Exercise details: Could every line below be transcribed exactly, with the pictures dropped?

Data excerpt:
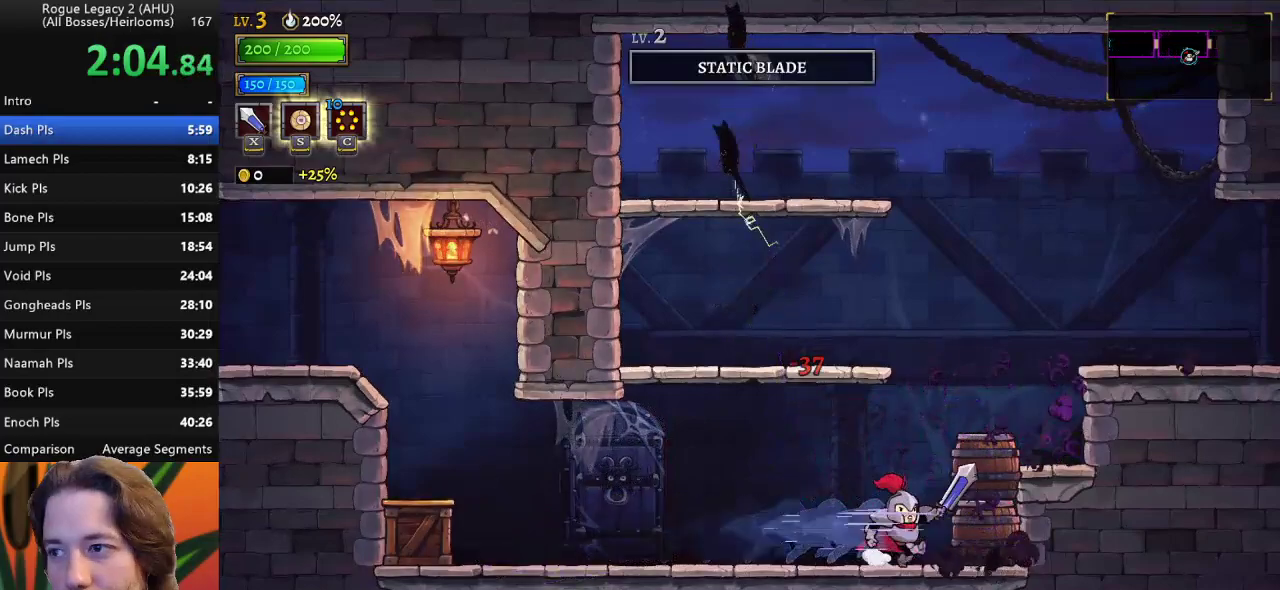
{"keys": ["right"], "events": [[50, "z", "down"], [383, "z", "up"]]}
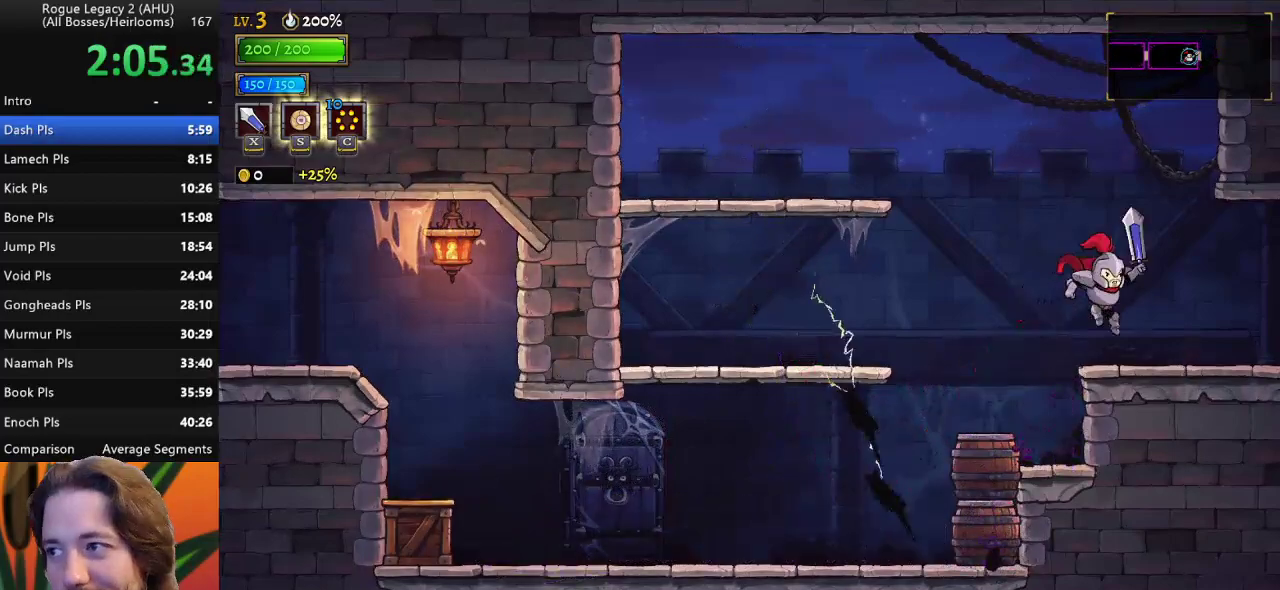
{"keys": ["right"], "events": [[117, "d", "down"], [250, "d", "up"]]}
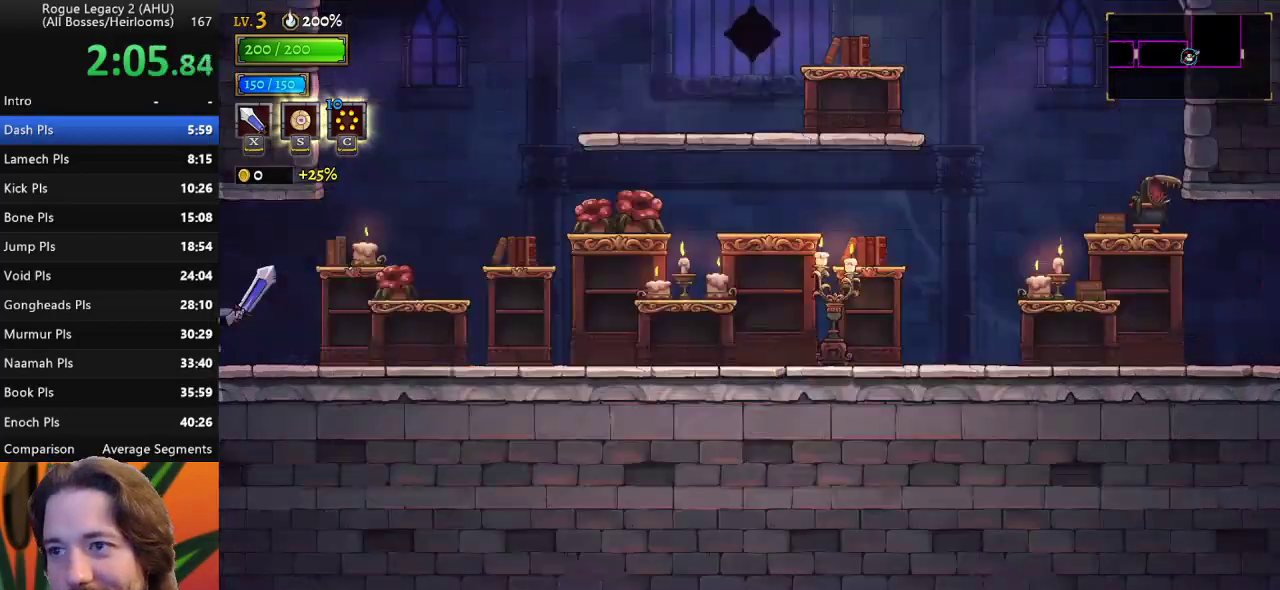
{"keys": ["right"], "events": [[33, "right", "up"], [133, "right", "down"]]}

Exercise result:
{"keys": ["right"], "events": [[50, "z", "down"], [383, "z", "up"]]}
{"keys": ["right"], "events": [[117, "d", "down"], [250, "d", "up"]]}
{"keys": ["right"], "events": [[33, "right", "up"], [133, "right", "down"]]}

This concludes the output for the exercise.